* _Problem statement_
Only the lines from the opening of the material through the line bearing "right knee: (25, 325)" should be reproduced, exactly and without pictures.

------ Data under study ------

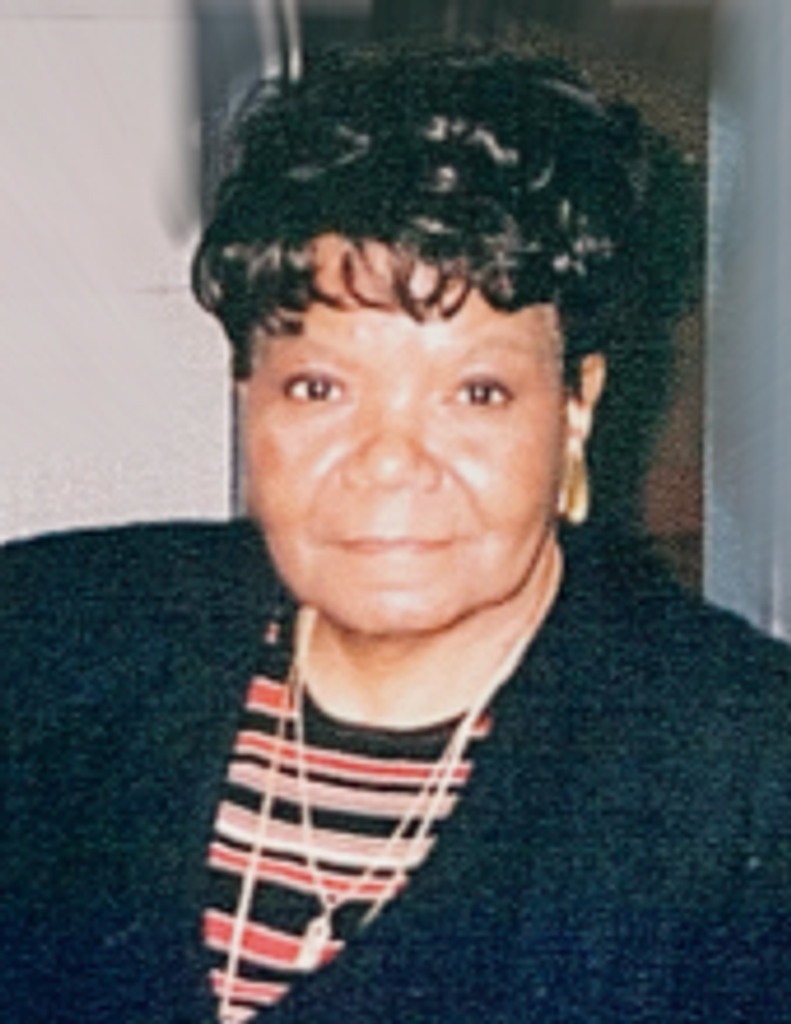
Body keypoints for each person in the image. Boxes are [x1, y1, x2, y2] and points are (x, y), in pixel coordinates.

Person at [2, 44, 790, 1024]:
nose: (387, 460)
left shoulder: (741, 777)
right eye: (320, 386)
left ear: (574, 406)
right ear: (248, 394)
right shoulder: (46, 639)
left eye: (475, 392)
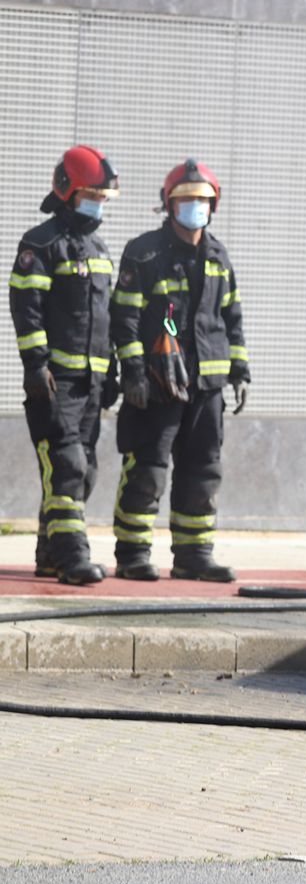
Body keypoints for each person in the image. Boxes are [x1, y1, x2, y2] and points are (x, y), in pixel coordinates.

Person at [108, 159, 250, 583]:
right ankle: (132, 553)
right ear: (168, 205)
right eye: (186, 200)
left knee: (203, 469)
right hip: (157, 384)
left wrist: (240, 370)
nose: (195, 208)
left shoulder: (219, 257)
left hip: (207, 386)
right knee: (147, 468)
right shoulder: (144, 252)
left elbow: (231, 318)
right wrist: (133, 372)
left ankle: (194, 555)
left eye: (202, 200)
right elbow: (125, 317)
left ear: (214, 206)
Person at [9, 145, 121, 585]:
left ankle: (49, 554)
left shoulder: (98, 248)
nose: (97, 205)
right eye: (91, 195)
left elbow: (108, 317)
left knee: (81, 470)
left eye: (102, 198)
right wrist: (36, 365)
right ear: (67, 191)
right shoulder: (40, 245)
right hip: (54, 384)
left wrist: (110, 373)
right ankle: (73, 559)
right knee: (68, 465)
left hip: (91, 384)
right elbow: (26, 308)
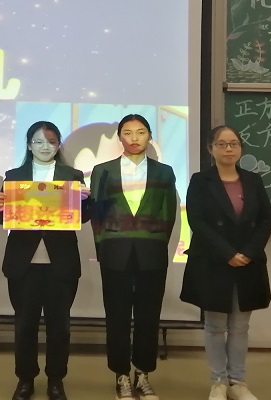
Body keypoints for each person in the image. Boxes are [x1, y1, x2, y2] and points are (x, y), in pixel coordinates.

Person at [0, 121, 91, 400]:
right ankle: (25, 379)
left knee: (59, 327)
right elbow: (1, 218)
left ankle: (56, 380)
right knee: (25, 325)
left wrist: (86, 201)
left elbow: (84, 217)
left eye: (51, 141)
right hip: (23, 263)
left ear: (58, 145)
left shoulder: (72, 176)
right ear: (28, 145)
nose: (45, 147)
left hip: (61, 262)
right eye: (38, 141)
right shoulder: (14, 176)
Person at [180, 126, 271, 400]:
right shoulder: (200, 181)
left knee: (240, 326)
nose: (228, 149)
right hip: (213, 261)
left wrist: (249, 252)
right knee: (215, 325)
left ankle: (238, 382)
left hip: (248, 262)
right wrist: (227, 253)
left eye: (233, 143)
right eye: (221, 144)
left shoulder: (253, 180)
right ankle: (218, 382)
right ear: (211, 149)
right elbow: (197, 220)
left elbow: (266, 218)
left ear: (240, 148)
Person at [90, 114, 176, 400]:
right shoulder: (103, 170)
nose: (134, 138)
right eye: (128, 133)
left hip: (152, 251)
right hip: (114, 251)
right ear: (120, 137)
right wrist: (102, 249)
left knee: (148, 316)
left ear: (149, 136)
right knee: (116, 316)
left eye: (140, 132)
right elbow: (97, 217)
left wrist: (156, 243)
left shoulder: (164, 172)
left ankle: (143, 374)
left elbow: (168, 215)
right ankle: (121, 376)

------

* _Response area_
Body keypoints for each person in the image. Boxes are [x1, y1, x2, y2] and points are (x, y), in pixel coordinates.

Person at [2, 44, 790, 1024]:
nose: (387, 460)
left shoulder: (741, 777)
right eye: (320, 386)
left ear: (574, 406)
right ear: (248, 394)
right shoulder: (46, 639)
left eye: (475, 392)
Body keypoints for each person in the image. Boxes are [x1, y1, x2, y2] and points are (x, y), in pixel coordinates.

Person at [108, 159, 250, 583]:
right ankle: (132, 553)
right ear: (168, 205)
right eye: (186, 200)
left knee: (203, 469)
right hip: (157, 384)
left wrist: (240, 370)
nose: (195, 208)
left shoulder: (219, 257)
left hip: (207, 386)
right knee: (147, 468)
right shoulder: (144, 252)
left elbow: (231, 318)
right wrist: (133, 372)
left ankle: (194, 555)
left eye: (202, 200)
right elbow: (125, 317)
left ear: (214, 206)
Person at [9, 145, 121, 585]:
left ankle: (49, 554)
left shoulder: (98, 248)
nose: (97, 205)
right eye: (91, 195)
left elbow: (108, 317)
left knee: (81, 470)
left eye: (102, 198)
right wrist: (36, 365)
right ear: (67, 191)
right shoulder: (40, 245)
right hip: (54, 384)
left wrist: (110, 373)
right ankle: (73, 559)
right knee: (68, 465)
left hip: (91, 384)
right elbow: (26, 308)
Body keypoints for each person in the image. Boxes are [x1, y1, x2, y2] and points are (x, y), in pixel coordinates.

Person at [0, 121, 91, 400]:
right ankle: (25, 379)
left knee: (59, 327)
right elbow: (1, 218)
left ankle: (56, 380)
right knee: (25, 325)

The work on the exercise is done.